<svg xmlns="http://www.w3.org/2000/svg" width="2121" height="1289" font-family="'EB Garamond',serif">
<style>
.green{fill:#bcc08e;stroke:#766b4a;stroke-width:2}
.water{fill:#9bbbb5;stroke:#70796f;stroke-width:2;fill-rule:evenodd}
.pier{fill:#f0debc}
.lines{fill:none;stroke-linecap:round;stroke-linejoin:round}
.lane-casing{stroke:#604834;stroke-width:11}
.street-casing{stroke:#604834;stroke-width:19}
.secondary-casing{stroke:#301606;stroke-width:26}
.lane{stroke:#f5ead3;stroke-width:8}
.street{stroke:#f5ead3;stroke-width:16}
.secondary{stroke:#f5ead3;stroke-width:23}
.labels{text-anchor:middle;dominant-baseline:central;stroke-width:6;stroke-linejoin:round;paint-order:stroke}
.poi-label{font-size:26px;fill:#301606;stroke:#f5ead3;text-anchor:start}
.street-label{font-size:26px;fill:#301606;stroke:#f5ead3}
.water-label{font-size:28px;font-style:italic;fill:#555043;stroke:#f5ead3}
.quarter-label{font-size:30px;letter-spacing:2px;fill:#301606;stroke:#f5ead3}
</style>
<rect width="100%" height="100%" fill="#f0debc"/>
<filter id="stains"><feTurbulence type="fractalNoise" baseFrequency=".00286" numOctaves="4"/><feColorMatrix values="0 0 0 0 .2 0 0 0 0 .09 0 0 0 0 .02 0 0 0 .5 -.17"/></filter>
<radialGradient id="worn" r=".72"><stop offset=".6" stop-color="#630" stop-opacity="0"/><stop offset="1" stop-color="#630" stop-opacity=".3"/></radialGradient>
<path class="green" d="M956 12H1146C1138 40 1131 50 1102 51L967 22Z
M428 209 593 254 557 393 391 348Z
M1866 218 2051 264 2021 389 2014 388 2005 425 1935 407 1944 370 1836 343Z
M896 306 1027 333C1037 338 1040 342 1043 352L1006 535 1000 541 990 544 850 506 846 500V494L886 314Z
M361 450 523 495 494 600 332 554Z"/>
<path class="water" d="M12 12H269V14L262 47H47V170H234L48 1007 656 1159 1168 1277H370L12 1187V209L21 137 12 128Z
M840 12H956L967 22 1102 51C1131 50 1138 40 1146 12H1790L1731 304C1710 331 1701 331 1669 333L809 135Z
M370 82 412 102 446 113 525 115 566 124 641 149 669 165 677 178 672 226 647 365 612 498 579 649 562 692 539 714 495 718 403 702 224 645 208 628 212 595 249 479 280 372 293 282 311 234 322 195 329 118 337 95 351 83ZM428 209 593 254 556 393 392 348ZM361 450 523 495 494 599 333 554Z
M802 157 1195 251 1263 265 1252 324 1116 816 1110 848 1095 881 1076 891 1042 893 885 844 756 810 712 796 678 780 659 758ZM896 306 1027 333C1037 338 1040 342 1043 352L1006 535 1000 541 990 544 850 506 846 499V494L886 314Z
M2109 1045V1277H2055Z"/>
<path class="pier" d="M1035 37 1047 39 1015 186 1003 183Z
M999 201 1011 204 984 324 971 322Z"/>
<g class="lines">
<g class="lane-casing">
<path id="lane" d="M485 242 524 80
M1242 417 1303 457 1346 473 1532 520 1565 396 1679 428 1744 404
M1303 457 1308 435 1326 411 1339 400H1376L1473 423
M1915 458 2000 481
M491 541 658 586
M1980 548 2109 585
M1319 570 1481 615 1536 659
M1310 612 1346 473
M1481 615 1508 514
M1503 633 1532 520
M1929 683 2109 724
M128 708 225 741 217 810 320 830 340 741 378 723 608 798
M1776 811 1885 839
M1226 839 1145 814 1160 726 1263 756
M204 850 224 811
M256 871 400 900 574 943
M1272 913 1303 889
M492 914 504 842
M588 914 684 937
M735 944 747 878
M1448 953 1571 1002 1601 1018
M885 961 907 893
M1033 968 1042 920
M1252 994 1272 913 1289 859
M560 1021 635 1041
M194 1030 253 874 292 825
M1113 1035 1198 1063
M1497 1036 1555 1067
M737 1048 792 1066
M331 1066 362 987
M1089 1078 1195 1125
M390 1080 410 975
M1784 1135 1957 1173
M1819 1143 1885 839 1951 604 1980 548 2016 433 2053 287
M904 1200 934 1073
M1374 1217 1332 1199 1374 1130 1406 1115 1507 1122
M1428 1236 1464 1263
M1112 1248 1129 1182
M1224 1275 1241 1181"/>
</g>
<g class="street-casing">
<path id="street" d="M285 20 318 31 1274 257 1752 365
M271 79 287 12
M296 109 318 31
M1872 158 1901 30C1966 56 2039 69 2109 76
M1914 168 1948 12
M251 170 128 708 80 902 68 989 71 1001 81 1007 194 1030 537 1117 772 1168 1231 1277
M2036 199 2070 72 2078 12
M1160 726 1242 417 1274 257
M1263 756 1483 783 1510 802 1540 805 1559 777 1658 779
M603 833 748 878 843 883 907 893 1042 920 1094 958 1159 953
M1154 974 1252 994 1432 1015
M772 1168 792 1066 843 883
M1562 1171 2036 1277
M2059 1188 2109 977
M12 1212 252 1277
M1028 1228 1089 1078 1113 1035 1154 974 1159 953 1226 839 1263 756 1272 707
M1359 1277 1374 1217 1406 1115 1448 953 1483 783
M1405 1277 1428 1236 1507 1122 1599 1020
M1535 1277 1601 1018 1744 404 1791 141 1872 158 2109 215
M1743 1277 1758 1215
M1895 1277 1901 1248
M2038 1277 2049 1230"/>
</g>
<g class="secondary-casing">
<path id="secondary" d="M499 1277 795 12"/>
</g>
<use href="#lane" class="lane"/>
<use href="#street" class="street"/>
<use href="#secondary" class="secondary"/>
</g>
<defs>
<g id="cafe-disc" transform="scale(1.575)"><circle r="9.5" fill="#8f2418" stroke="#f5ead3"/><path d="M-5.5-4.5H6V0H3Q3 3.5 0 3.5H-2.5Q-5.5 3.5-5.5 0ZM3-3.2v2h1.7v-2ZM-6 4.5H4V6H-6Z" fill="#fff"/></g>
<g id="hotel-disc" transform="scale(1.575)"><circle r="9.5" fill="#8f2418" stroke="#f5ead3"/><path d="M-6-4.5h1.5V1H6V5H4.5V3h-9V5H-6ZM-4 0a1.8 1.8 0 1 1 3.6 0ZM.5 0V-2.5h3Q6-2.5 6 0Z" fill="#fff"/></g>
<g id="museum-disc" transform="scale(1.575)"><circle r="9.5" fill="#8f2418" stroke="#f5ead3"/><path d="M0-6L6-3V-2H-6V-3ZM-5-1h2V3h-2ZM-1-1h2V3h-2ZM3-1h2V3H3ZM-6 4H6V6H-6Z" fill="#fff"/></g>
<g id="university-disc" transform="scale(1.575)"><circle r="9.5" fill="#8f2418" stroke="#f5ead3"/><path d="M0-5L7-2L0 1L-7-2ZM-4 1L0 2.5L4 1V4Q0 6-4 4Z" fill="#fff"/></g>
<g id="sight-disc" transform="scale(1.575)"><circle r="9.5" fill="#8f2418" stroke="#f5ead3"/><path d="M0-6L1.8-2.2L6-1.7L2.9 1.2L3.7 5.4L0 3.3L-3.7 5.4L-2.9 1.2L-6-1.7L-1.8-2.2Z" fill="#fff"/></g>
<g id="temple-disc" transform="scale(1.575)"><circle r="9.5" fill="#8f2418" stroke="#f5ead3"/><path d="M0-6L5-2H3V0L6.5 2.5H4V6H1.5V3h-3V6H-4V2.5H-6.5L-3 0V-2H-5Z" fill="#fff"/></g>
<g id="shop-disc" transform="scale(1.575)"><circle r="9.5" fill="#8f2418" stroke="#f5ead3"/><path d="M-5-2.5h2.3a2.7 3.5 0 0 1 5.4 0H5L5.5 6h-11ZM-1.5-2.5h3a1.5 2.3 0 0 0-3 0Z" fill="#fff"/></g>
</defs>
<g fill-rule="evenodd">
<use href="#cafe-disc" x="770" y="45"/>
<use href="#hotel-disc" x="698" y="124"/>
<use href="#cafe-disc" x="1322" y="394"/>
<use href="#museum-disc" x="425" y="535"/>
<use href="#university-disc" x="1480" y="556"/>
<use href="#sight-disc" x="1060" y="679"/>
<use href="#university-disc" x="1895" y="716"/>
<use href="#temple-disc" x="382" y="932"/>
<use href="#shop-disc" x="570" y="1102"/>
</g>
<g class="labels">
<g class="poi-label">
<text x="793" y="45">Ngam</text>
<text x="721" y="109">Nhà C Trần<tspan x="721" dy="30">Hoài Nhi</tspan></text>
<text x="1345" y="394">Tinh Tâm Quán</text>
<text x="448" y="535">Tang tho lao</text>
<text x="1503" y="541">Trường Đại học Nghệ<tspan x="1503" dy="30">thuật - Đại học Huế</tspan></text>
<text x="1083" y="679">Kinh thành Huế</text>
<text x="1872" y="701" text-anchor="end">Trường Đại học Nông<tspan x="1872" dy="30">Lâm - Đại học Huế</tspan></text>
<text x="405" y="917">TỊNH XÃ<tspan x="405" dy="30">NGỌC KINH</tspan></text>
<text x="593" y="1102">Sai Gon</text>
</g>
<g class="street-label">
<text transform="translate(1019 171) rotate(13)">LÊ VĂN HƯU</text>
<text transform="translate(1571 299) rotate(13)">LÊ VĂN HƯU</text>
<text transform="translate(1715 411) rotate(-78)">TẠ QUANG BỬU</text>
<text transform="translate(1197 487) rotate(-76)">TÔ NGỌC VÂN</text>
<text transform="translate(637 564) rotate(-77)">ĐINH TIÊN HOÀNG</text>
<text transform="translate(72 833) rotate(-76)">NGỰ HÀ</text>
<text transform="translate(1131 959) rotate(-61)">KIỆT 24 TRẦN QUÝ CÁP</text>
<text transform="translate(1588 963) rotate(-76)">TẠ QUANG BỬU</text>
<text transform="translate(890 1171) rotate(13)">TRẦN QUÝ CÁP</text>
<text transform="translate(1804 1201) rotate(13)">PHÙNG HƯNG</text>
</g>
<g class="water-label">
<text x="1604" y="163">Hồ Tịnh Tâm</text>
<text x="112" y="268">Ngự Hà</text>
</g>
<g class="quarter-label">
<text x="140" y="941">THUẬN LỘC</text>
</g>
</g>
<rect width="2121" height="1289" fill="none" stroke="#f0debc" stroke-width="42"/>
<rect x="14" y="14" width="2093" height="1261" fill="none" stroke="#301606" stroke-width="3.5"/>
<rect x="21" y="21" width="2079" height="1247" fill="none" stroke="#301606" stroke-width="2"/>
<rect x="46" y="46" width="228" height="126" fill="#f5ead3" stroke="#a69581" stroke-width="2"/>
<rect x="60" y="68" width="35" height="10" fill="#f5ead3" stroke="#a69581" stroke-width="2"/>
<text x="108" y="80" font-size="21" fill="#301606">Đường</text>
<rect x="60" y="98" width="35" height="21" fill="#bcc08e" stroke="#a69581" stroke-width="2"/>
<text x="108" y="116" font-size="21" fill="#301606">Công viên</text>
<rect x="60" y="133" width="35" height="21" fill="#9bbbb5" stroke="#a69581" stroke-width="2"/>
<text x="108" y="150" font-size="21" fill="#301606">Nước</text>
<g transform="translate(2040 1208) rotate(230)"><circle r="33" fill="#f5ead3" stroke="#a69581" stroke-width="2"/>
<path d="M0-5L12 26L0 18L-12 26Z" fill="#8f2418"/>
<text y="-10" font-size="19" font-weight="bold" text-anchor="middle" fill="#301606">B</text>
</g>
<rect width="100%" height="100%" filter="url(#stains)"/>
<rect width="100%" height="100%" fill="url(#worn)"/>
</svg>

------------------------------------------------

▸ TASK BRIEF: Write out every line of the data that holds the word "rule".

▸ TASK OUTPUT:
.water{fill:#9bbbb5;stroke:#70796f;stroke-width:2;fill-rule:evenodd}
<g fill-rule="evenodd">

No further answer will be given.